====== THE INPUT

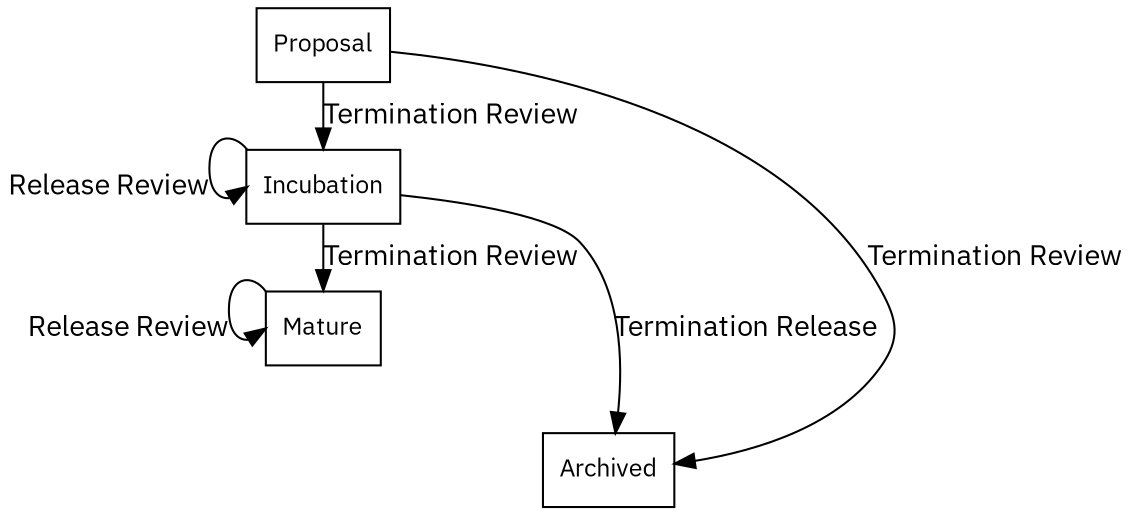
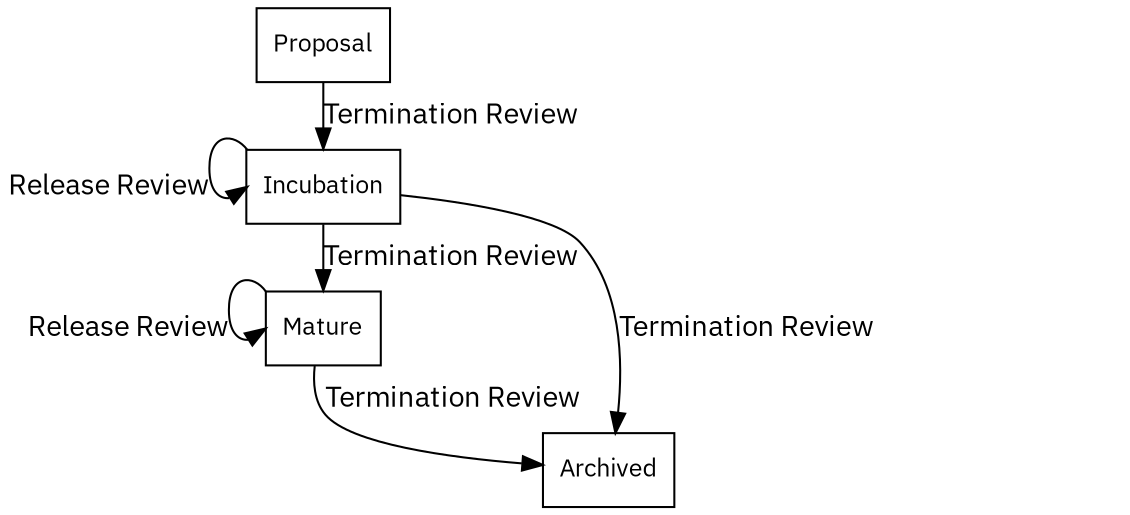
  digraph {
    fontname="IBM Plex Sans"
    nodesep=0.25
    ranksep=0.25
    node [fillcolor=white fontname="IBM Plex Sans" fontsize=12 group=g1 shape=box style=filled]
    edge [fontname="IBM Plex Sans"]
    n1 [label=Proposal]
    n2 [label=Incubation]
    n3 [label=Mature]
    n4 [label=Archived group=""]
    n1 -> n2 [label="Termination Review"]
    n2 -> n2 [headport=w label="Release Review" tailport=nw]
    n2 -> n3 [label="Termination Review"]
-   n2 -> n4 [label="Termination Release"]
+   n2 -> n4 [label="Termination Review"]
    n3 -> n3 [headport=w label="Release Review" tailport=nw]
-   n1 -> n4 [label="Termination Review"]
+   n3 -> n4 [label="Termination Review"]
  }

============

» EXERCISE DIRECTIONS
Please print every line of the entries above verbatim, leaving out the pictures.

» TASK OUTPUT
  digraph {
    fontname="IBM Plex Sans"
    nodesep=0.25
    ranksep=0.25
    node [fillcolor=white fontname="IBM Plex Sans" fontsize=12 group=g1 shape=box style=filled]
    edge [fontname="IBM Plex Sans"]
    n1 [label=Proposal]
    n2 [label=Incubation]
    n3 [label=Mature]
    n4 [label=Archived group=""]
    n1 -> n2 [label="Termination Review"]
    n2 -> n2 [headport=w label="Release Review" tailport=nw]
    n2 -> n3 [label="Termination Review"]
-   n2 -> n4 [label="Termination Release"]
+   n2 -> n4 [label="Termination Review"]
    n3 -> n3 [headport=w label="Release Review" tailport=nw]
-   n1 -> n4 [label="Termination Review"]
+   n3 -> n4 [label="Termination Review"]
  }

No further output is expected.